== Supplied text
Wrong answers will always exist. Always. We may wish it weren't the case, but the system was built with the assumption that they will come in. That's why the downvote button hover says:

"This answer is not useful"

Enough downvotes grey out a post and make it less visible. Downvotes also shift it to the bottom of the pile. And incorrect answers that have downvotes do provide value to SE (as much as we may dislike them) because they indicate to people looking for an answer, "This is not the answer you're looking for".

The problem with incorrect answers are when they provide a poor signal (they don't provide any value as a resource to people looking for an answer) -- this happens if an incorrect answer is not obviously incorrect, and the voting doesn't suggest it is incorrect (if it is equivalent in score to other more correct answers, or the only answer and not negative score).

If the answers in question are not going to be mistaken for the proper answer to the question by the people reading, I don't think it's a crisis that requires immediate attention either as a user or a mod. Voting and moving on is fine. That may be hard to do as a mod (especially when you see a pattern), but trust that the people reading have a brain and can properly grok the signal that the community has given on the value of the post.

Focus on the content, but don't ignore the user

Focusing on the content is usually the best way to become a good resource (users come and go, but hopefully your content will stay around forever), but if the user is actually the problem (in that they violate the guidelines in the help center regularly, particularly the parts about playing nice with each other), then don't hesitate to inform the mods (or as a mod, handle it appropriately by bringing it up with the user).

Long-term options

In the long-term, your signal should get stronger as more users come across the question/answer and vote. The better answers will move up, the incorrect answers will move down, and nobody will mistake an incorrect answer as the appropriate one for the question. So long-term this problem should get less significant so long as you put some effort in getting your community to vote early and often.

Our community was struggling with poor answers not getting downvoted, so our community discussed it on meta. Now we are pretty good with downvotes.
====
→ **Problem a**: Copy the entire text on handling incorrect answers word for word.
== Input for this task
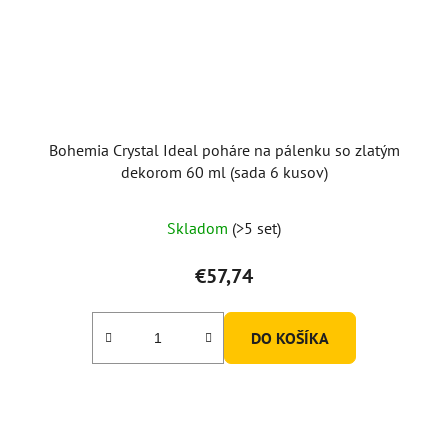
Bohemia Crystal Ideal poháre na pálenku so zlatým
dekorom 60 ml (sada 6 kusov)
Skladom
(>5 set)
€57,74
DO KOŠÍKA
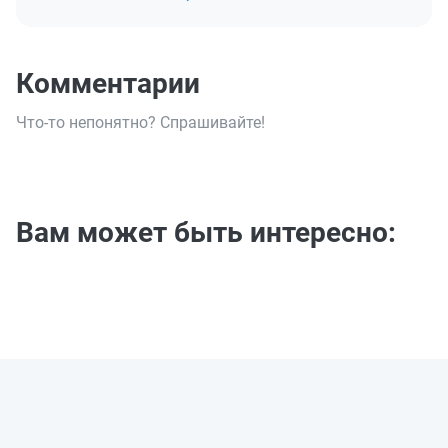
Комментарии
Что-то непонятно? Спрашивайте!
Вам может быть интересно:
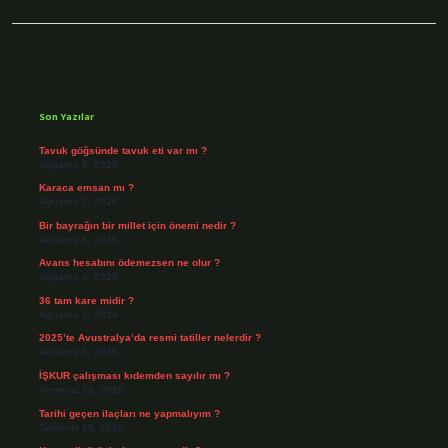
Sidebar
Son Yazılar
Tavuk göğsünde tavuk eti var mı ?
Ağustos 8, 2026
Karaca emsan mı ?
Ağustos 7, 2026
Bir bayrağın bir millet için önemi nedir ?
Ağustos 6, 2026
Avans hesabını ödemezsen ne olur ?
Ağustos 4, 2026
36 tam kare midir ?
Ağustos 3, 2026
2025’te Avustralya’da resmi tatiller nelerdir ?
Ağustos 3, 2026
İŞKUR çalışması kıdemden sayılır mı ?
Temmuz 30, 2026
Tarihi geçen ilaçları ne yapmalıyım ?
Temmuz 28, 2026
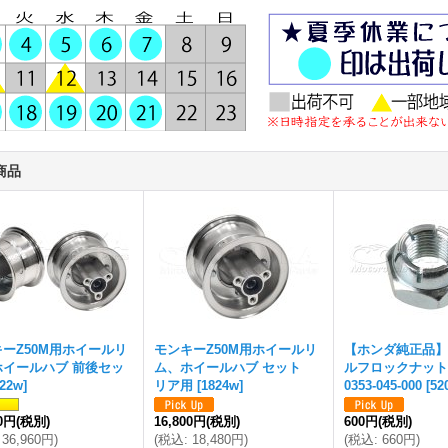
商品
ーZ50M用ホイールリ
モンキーZ50M用ホイールリ
【ホンダ純正品】
ホイールハブ 前後セッ
ム、ホイールハブ セット
ルフロックナット 
822w
]
リア用
[
1824w
]
0353-045-000
[
52
00円
(税別)
16,800円
(税別)
600円
(税別)
36,960円
)
(
税込
:
18,480円
)
(
税込
:
660円
)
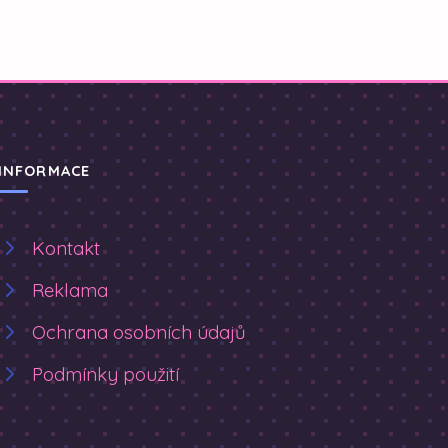
INFORMACE
Kontakt
Reklama
Ochrana osobních údajů
Podmínky použití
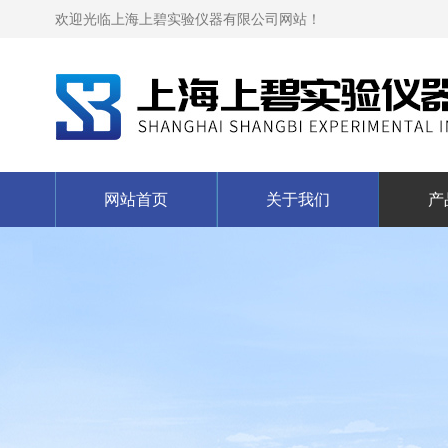
欢迎光临上海上碧实验仪器有限公司网站！
网站首页
关于我们
产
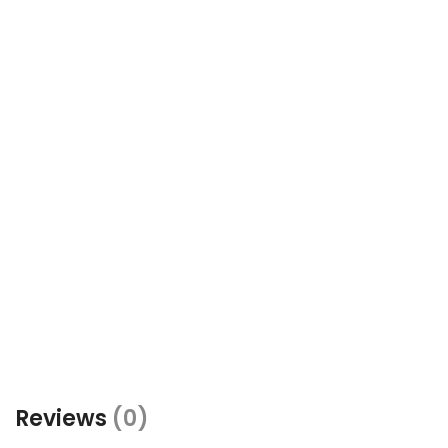
Reviews
(0)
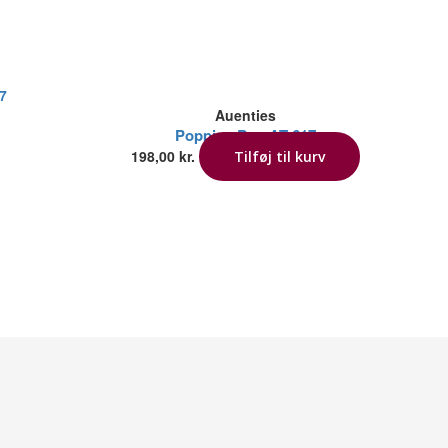
Auenties
Poppins Bag AT 617
198,00
kr.
Tilføj til kurv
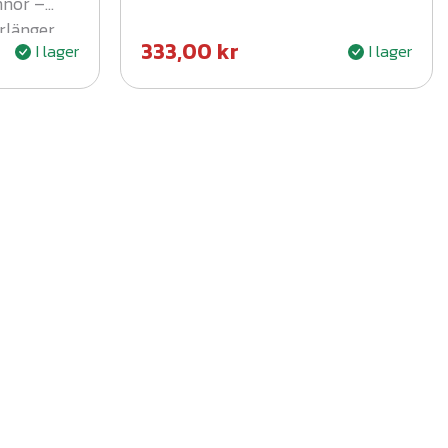
nnor –
rlänger
333,00
kr
I lager
I lager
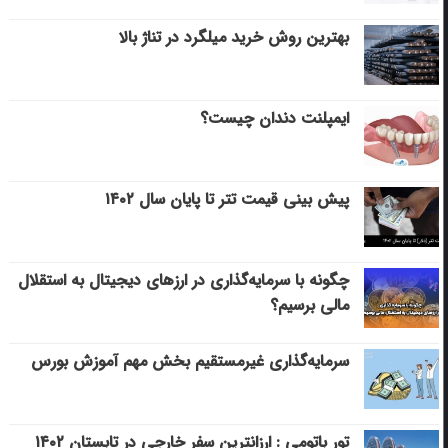
بهترین روش خرید میلگرد در تناژ بالا
ایمپلنت دندان چیست؟
پیش بینی قیمت تتر تا پایان سال ۱۴۰۲
چگونه با سرمایه‌گذاری در ارزهای دیجیتال به استقلال
مالی برسیم؟
سرمایه‌گذاری غیرمستقیم بخش مهم آموزش بورس
تور باتومی : ارزانترین سفر خارجی در تابستان ۱۴۰۲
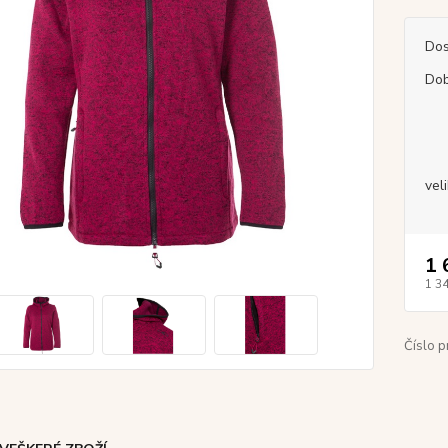
Dos
Dob
vel
1 
1 3
Číslo p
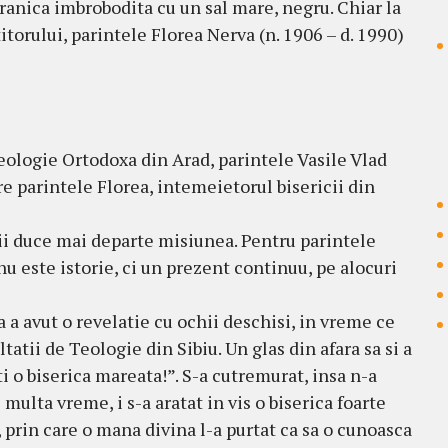
ranica imbrobodita cu un sal mare, negru. Chiar la
itorului, parintele Florea Nerva (n. 1906 – d. 1990)
eologie Ortodoxa din Arad, parintele Vasile Vlad
e parintele Florea, intemeietorul bisericii din
i ii duce mai departe misiunea. Pentru parintele
nu este istorie, ci un prezent continuu, pe alocuri
a a avut o revelatie cu ochii deschisi, in vreme ce
atii de Teologie din Sibiu. Un glas din afara sa si a
ti o biserica mareata!”. S-a cutremurat, insa n-a
 multa vreme, i s-a aratat in vis o biserica foarte
prin care o mana divina l-a purtat ca sa o cunoasca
====
→ **Problem b**: Write out the entries word for word, from the start of the entries down to and including the line that contains "Tilføj til kurv", leaving out the pictures.

→ **Written reply a**:
Wrong answers will always exist. Always. We may wish it weren't the case, but the system was built with the assumption that they will come in. That's why the downvote button hover says:

"This answer is not useful"

Enough downvotes grey out a post and make it less visible. Downvotes also shift it to the bottom of the pile. And incorrect answers that have downvotes do provide value to SE (as much as we may dislike them) because they indicate to people looking for an answer, "This is not the answer you're looking for".

The problem with incorrect answers are when they provide a poor signal (they don't provide any value as a resource to people looking for an answer) -- this happens if an incorrect answer is not obviously incorrect, and the voting doesn't suggest it is incorrect (if it is equivalent in score to other more correct answers, or the only answer and not negative score).

If the answers in question are not going to be mistaken for the proper answer to the question by the people reading, I don't think it's a crisis that requires immediate attention either as a user or a mod. Voting and moving on is fine. That may be hard to do as a mod (especially when you see a pattern), but trust that the people reading have a brain and can properly grok the signal that the community has given on the value of the post.

Focus on the content, but don't ignore the user

Focusing on the content is usually the best way to become a good resource (users come and go, but hopefully your content will stay around forever), but if the user is actually the problem (in that they violate the guidelines in the help center regularly, particularly the parts about playing nice with each other), then don't hesitate to inform the mods (or as a mod, handle it appropriately by bringing it up with the user).

Long-term options

In the long-term, your signal should get stronger as more users come across the question/answer and vote. The better answers will move up, the incorrect answers will move down, and nobody will mistake an incorrect answer as the appropriate one for the question. So long-term this problem should get less significant so long as you put some effort in getting your community to vote early and often.

Our community was struggling with poor answers not getting downvoted, so our community discussed it on meta. Now we are pretty good with downvotes.

→ **Written reply b**:
Bohemia Crystal Ideal poháre na pálenku so zlatým
dekorom 60 ml (sada 6 kusov)
Skladom
(>5 set)
€57,74
DO KOŠÍKA
Комментарии
Что-то непонятно? Спрашивайте!
Вам может быть интересно:
Sidebar
Son Yazılar
Tavuk göğsünde tavuk eti var mı ?
Ağustos 8, 2026
Karaca emsan mı ?
Ağustos 7, 2026
Bir bayrağın bir millet için önemi nedir ?
Ağustos 6, 2026
Avans hesabını ödemezsen ne olur ?
Ağustos 4, 2026
36 tam kare midir ?
Ağustos 3, 2026
2025’te Avustralya’da resmi tatiller nelerdir ?
Ağustos 3, 2026
İŞKUR çalışması kıdemden sayılır mı ?
Temmuz 30, 2026
Tarihi geçen ilaçları ne yapmalıyım ?
Temmuz 28, 2026
商品
ーZ50M用ホイールリ
モンキーZ50M用ホイールリ
【ホンダ純正品】
ホイールハブ 前後セッ
ム、ホイールハブ セット
ルフロックナット 
822w
]
リア用
[
1824w
]
0353-045-000
[
52
00円
(税別)
16,800円
(税別)
600円
(税別)
36,960円
)
(
税込
:
18,480円
)
(
税込
:
660円
)
INFORMACE
Kontakt
Reklama
Ochrana osobních údajů
Podmínky použití
欢迎光临上海上碧实验仪器有限公司网站！
网站首页
关于我们
产
Reviews
(0)
Auenties
Poppins Bag AT 617
198,00
kr.
Tilføj til kurv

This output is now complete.